Last fall, at a dear friend's wedding reception, father and mother of the bride gave tearful speeches. I cried. I swear that the first tears were happy tears for her, but they suddenly turned to sad tears for me. It happens at most weddings. I don't mean it to. I just does.

I've gotten used to them being gone. Sometimes, weeks go by without my consciously thinking about them, and for the most part, I've learned to live with that, too.

Maybe it's the season. The air is cold and rainy and it feels like the holidays are right around the corner. Quite frankly, holidays are a bitch when you are feeling parent envy.

Sometimes, I have family envy. I'll observe the parents sitting at dinner, laughing with friends or in-laws and drinking wine while the small ones play in the magic that is a restaurant courtyard lit up at night. While they play, the adults tell family stories of holiday mishaps and potty-trainings and Remember Whens.

I miss having someone tell the stories of before I was born, of when I was young. And there you have it: story envy.

I'm not proud about any of this, by the way. I'm just telling it like it is.

When I turned twenty-one, my parents threw me a surprise sit-down dinner party. As surprised as I was, I think my college friends were even more surprised by the formality, the wine in crystal glasses, the toasts my parents gave. I was in heaven. My mother cooked and served us a magnificent multi-course meal. I have no idea what it was, but I'd bet money that it included shrimp cocktail and possibly a baked Alaska for dessert. And after dinner, Daddy and I danced in the front hallway. For real. It's been 19 years since that dance and I could dance it for you now.

I haven't thought about that in a long time. I'm glad I did today. No envy. Just happy.

▸ Information provided

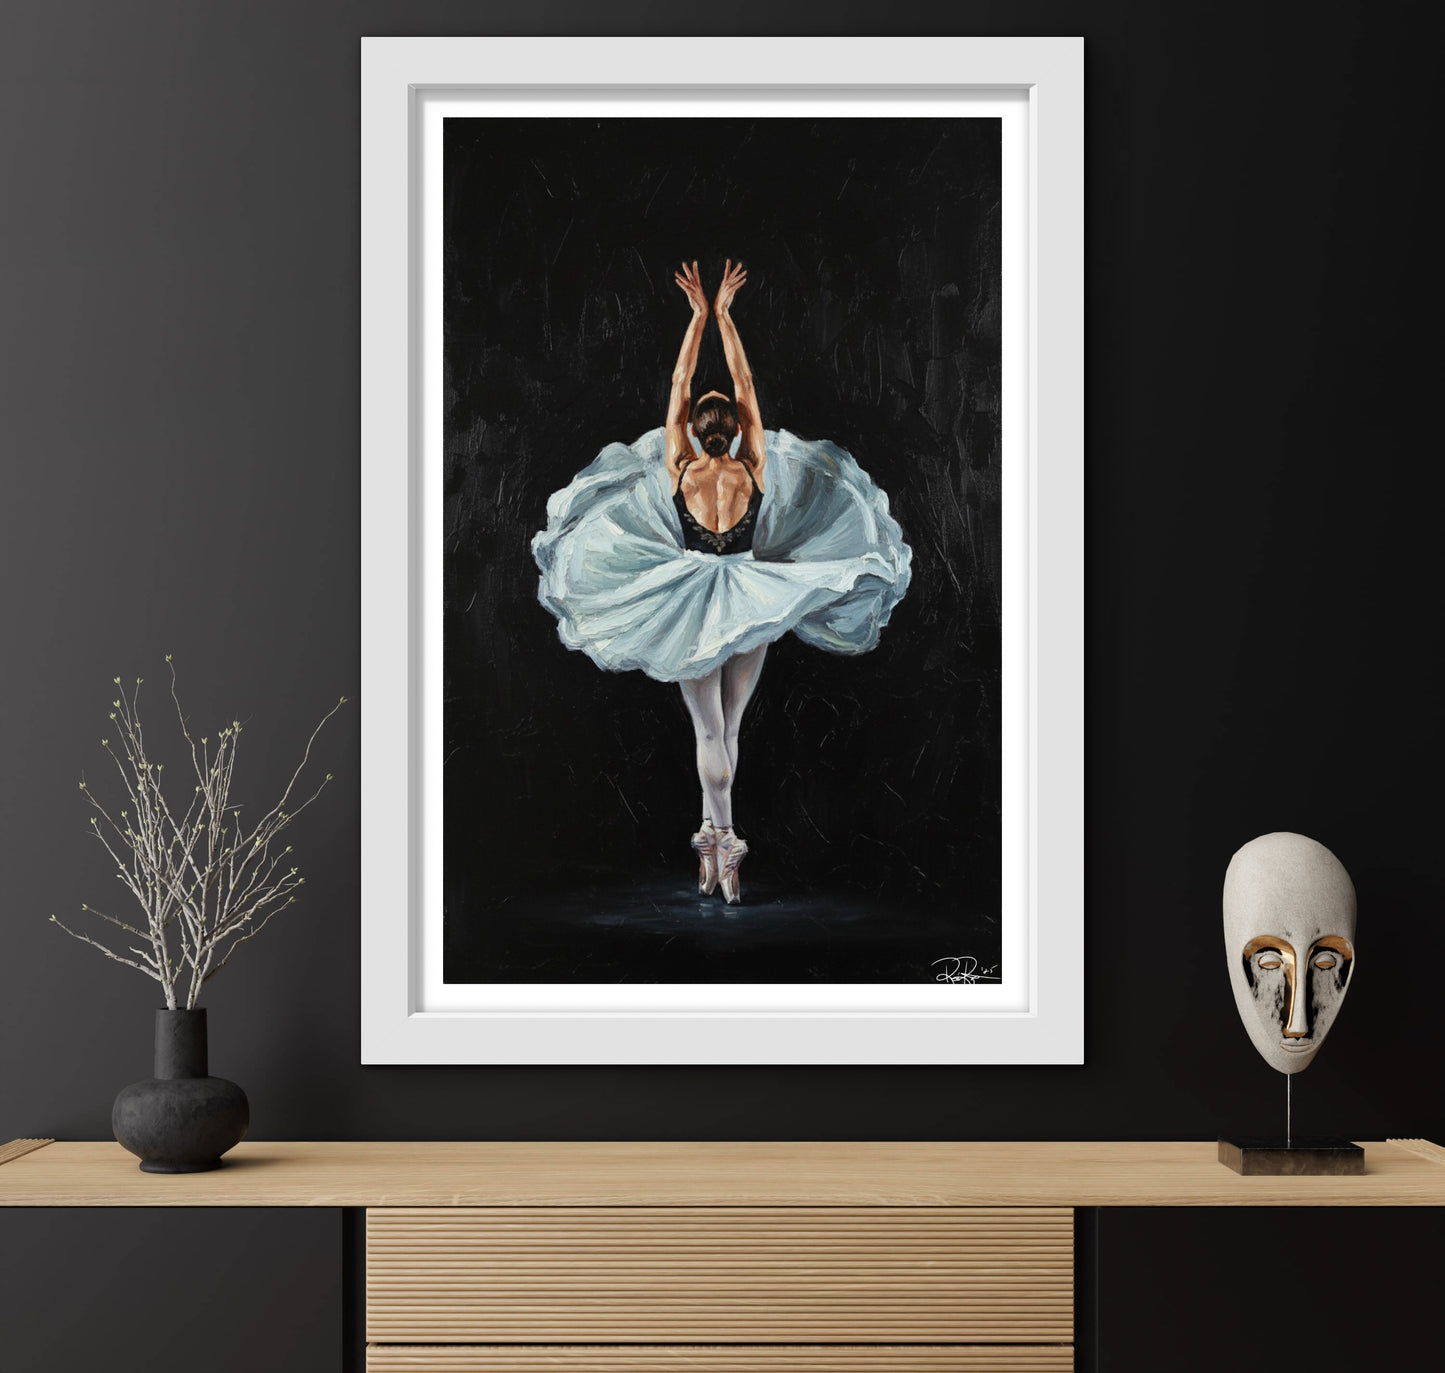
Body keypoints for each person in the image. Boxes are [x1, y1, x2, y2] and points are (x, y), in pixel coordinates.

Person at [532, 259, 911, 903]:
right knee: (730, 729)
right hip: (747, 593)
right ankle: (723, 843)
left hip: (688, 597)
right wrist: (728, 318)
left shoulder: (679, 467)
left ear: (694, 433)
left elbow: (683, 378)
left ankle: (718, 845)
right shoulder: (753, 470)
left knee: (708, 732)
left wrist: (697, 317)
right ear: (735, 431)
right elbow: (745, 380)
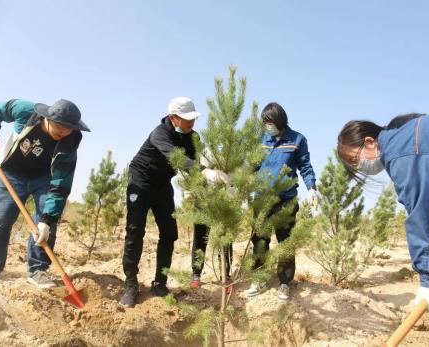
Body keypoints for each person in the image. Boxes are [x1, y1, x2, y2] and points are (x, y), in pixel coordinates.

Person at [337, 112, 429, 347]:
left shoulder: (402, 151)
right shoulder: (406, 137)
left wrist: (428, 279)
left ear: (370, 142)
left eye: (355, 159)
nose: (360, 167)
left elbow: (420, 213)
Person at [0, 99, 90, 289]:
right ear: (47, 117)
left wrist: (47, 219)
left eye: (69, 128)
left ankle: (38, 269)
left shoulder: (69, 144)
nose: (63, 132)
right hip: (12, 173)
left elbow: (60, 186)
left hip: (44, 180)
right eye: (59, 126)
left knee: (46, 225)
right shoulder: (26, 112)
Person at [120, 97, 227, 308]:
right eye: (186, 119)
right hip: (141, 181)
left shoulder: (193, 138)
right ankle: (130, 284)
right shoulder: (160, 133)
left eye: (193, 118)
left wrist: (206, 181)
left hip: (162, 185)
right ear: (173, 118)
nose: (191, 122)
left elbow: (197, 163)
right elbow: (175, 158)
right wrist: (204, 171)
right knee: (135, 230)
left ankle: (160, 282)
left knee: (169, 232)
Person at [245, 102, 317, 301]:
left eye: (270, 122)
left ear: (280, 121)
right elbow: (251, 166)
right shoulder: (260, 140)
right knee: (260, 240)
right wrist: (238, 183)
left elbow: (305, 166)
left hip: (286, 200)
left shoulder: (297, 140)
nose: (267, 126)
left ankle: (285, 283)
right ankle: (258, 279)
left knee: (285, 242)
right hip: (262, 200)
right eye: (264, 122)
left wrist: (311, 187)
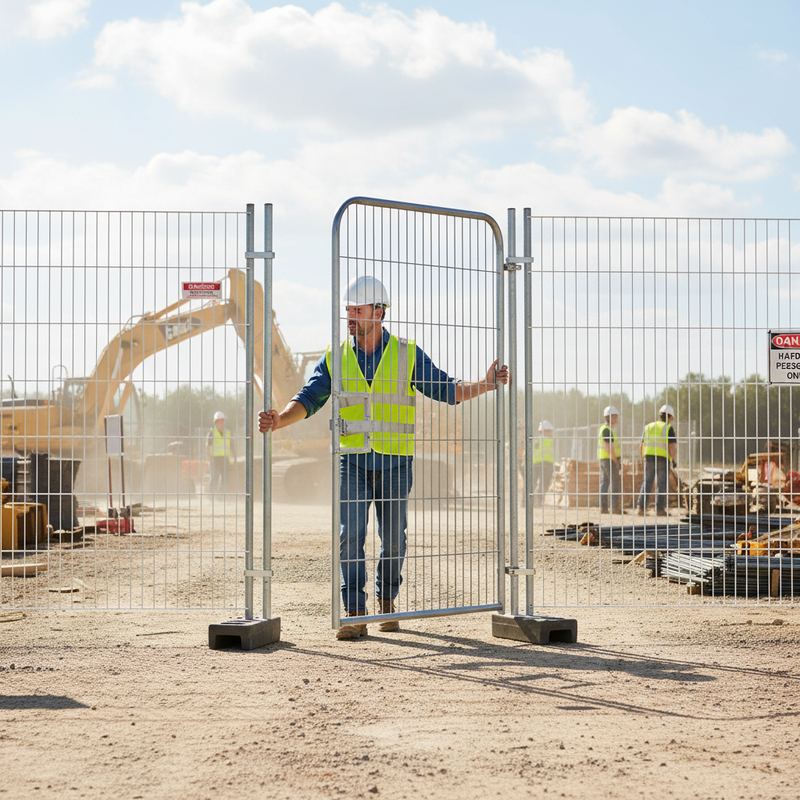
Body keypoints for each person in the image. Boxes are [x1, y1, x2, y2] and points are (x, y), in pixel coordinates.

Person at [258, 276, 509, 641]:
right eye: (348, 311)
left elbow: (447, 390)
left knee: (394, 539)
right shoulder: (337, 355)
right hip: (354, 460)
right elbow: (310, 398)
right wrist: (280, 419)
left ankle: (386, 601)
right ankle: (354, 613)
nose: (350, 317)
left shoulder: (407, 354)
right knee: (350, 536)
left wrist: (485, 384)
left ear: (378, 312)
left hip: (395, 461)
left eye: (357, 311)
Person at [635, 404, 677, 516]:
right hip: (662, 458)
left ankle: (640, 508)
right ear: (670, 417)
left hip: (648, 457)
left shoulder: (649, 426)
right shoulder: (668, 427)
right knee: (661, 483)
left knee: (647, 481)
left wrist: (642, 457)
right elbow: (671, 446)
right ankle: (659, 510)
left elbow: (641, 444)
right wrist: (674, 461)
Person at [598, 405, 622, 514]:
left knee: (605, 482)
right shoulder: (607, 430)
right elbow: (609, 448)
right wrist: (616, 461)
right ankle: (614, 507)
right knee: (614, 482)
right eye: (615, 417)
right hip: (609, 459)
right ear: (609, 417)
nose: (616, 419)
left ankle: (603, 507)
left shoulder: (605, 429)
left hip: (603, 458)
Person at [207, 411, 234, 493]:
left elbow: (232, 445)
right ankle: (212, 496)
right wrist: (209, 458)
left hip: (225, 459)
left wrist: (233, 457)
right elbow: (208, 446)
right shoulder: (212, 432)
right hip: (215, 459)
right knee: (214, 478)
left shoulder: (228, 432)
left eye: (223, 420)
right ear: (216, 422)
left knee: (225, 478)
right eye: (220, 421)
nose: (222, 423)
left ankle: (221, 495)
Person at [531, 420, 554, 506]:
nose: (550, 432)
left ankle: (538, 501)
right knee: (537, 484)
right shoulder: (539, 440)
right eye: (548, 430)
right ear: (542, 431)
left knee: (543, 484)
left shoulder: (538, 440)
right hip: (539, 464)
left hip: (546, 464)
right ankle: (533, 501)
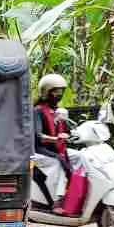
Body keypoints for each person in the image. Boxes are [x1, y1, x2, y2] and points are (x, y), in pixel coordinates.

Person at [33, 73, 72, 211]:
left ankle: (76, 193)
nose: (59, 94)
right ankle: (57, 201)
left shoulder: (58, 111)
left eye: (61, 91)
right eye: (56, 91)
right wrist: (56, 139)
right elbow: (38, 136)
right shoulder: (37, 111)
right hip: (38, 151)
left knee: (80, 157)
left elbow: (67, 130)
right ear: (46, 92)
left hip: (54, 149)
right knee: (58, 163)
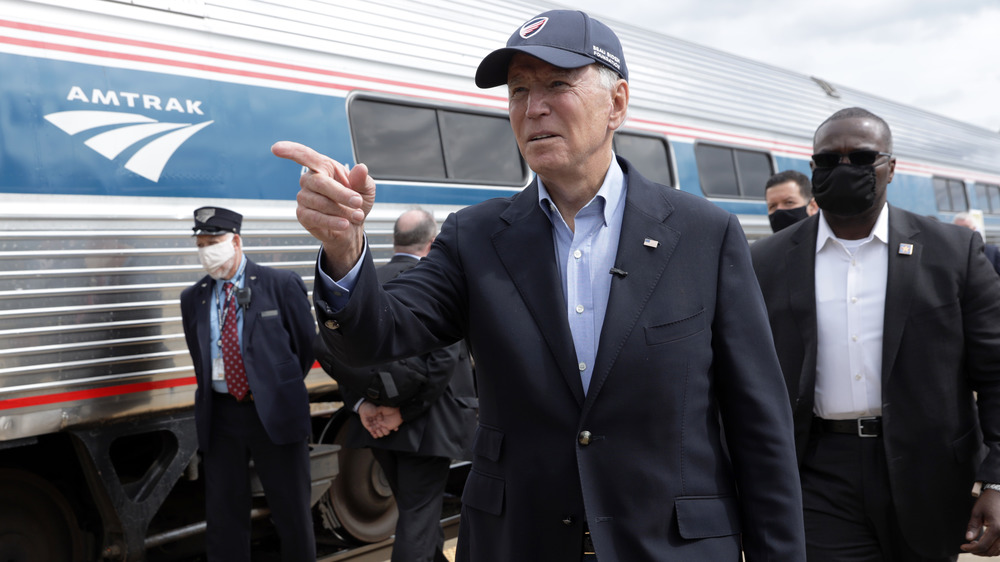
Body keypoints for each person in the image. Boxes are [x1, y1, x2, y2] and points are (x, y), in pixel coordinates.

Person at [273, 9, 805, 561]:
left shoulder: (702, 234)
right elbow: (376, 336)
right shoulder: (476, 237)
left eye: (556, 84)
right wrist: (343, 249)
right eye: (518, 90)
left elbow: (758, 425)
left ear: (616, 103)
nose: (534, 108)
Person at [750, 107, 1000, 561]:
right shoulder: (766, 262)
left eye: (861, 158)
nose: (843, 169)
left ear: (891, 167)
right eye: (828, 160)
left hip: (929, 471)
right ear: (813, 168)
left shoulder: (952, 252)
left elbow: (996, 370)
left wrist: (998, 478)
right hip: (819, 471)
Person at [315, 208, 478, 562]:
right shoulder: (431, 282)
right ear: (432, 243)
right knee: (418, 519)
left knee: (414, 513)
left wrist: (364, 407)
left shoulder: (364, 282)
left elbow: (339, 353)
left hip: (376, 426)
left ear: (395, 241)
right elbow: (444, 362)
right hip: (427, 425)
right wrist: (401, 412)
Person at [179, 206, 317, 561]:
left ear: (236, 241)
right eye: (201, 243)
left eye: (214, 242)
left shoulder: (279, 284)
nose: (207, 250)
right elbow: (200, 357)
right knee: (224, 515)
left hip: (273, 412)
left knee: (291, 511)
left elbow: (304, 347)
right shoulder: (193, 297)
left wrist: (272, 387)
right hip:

▸ What this exercise asks
(a) In the essay about parent envy, what did the writer and Daddy do in the front hallway after the twenty-first birthday dinner?
(b) For each statement, say whether the essay about parent envy agrees with it, and quote the words that decide: (i) The surprise dinner party was for the writer's twenty-first birthday. (ii) The writer remembers exactly what the mother cooked for that dinner. (iii) The wedding reception where the writer cried took place last spring.

▸ Responses by item number
(a) They danced.

(b)
(i) Yes: "When I turned twenty-one, my parents threw me a surprise sit-down dinner party."
(ii) No: "I have no idea what it was"
(iii) No: "Last fall, at a dear friend's wedding reception"